▶ Work order:
Show every line of the data below that contains the word "lediglich".
--------------------------------------------------
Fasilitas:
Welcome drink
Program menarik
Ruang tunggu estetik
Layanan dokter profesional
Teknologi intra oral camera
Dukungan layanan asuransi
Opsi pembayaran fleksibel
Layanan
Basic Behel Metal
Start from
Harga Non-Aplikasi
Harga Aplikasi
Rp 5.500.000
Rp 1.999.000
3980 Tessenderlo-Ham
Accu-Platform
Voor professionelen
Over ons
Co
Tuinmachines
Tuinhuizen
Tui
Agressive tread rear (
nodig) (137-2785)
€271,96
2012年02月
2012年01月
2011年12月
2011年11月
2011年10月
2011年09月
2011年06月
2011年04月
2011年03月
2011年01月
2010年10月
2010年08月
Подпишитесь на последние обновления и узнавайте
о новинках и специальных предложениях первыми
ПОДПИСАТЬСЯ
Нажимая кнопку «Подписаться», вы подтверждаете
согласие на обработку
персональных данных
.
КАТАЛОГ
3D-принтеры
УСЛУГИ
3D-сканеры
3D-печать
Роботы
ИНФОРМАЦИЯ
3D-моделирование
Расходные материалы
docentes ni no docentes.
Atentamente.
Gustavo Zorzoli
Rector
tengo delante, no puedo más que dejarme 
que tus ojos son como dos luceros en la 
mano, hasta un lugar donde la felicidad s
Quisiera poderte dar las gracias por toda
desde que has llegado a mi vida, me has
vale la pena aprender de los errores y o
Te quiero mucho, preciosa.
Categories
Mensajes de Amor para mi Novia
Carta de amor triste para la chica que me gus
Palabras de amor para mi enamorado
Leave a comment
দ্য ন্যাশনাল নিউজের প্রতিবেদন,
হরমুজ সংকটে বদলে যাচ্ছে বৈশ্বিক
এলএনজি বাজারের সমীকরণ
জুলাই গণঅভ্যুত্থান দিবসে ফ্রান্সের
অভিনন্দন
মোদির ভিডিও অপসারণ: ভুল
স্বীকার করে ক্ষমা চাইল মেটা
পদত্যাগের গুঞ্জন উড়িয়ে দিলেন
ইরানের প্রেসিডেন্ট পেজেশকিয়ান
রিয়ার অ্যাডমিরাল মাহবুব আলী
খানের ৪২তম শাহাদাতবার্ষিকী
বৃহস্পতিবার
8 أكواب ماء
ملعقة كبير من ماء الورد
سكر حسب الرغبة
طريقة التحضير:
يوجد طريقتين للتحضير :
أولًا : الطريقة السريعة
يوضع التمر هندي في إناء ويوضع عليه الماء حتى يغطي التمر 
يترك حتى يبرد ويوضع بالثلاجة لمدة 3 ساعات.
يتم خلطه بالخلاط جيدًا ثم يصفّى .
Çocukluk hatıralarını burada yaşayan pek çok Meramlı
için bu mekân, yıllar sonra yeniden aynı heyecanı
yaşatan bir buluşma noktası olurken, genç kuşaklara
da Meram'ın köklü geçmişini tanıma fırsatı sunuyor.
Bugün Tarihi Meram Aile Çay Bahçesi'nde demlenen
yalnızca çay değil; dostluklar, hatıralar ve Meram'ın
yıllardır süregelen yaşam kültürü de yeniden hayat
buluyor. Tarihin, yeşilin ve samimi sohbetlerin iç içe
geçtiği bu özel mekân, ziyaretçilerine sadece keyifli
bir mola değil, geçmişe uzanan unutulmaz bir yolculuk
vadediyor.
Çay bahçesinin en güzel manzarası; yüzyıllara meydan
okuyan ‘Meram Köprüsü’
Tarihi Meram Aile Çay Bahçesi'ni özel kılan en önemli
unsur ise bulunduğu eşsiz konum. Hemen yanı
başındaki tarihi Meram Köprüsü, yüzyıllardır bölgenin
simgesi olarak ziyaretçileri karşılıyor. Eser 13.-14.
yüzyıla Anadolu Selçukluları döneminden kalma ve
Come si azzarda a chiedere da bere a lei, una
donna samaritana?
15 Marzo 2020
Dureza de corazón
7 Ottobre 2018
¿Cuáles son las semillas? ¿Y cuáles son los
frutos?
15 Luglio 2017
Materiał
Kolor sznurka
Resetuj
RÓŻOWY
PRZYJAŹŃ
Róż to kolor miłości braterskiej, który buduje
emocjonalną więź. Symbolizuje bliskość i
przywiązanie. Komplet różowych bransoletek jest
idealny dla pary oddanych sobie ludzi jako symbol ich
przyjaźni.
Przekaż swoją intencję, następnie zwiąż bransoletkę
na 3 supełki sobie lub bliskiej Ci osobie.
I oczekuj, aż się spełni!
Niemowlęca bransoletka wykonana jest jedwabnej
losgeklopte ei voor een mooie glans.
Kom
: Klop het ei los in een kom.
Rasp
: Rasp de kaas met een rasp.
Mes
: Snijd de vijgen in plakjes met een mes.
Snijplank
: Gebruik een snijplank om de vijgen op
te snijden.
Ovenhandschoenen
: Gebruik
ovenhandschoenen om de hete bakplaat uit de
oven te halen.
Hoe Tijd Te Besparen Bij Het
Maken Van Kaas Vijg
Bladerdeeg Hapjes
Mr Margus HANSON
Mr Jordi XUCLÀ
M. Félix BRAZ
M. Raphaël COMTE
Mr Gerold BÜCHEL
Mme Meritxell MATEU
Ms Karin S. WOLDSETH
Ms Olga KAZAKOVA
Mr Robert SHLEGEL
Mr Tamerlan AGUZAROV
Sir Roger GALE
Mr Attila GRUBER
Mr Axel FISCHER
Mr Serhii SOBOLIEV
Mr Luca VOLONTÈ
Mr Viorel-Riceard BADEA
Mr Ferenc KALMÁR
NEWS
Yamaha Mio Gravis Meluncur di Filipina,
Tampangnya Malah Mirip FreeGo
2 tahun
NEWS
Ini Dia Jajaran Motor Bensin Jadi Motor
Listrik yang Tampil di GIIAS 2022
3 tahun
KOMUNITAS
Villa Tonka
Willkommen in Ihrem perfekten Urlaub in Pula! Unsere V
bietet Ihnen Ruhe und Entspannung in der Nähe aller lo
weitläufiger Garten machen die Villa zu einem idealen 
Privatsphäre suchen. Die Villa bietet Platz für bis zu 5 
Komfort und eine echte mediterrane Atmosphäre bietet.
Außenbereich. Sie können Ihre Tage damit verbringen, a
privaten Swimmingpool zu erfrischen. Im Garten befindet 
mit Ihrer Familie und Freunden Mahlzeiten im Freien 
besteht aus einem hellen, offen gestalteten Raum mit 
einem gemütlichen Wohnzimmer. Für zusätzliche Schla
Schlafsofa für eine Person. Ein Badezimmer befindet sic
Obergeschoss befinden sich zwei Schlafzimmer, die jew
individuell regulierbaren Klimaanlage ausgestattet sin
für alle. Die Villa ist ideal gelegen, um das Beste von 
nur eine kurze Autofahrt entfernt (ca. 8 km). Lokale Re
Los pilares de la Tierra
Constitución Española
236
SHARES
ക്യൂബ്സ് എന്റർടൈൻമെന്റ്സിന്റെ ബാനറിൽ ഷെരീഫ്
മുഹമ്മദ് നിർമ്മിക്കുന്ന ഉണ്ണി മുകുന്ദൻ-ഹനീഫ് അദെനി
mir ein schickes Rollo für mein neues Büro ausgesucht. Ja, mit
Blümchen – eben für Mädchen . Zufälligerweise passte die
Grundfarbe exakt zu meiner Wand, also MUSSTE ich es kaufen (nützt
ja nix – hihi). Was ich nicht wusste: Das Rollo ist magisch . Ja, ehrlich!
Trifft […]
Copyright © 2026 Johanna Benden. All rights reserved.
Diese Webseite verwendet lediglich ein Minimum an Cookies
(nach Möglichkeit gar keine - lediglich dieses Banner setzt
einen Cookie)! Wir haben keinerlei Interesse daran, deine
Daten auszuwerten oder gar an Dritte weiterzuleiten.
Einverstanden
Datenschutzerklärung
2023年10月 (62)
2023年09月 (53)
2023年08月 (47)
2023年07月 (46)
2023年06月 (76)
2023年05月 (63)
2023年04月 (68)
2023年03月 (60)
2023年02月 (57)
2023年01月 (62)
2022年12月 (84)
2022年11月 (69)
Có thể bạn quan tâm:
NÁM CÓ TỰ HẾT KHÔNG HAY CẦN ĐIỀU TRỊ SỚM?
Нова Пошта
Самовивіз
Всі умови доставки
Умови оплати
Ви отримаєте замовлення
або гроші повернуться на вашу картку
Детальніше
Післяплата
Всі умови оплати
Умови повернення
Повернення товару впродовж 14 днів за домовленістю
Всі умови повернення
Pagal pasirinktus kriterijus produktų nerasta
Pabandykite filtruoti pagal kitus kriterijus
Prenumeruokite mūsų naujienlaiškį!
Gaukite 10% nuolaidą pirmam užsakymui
--------------------------------------------------
▶ Answer below:
Diese Webseite verwendet lediglich ein Minimum an Cookies
(nach Möglichkeit gar keine - lediglich dieses Banner setzt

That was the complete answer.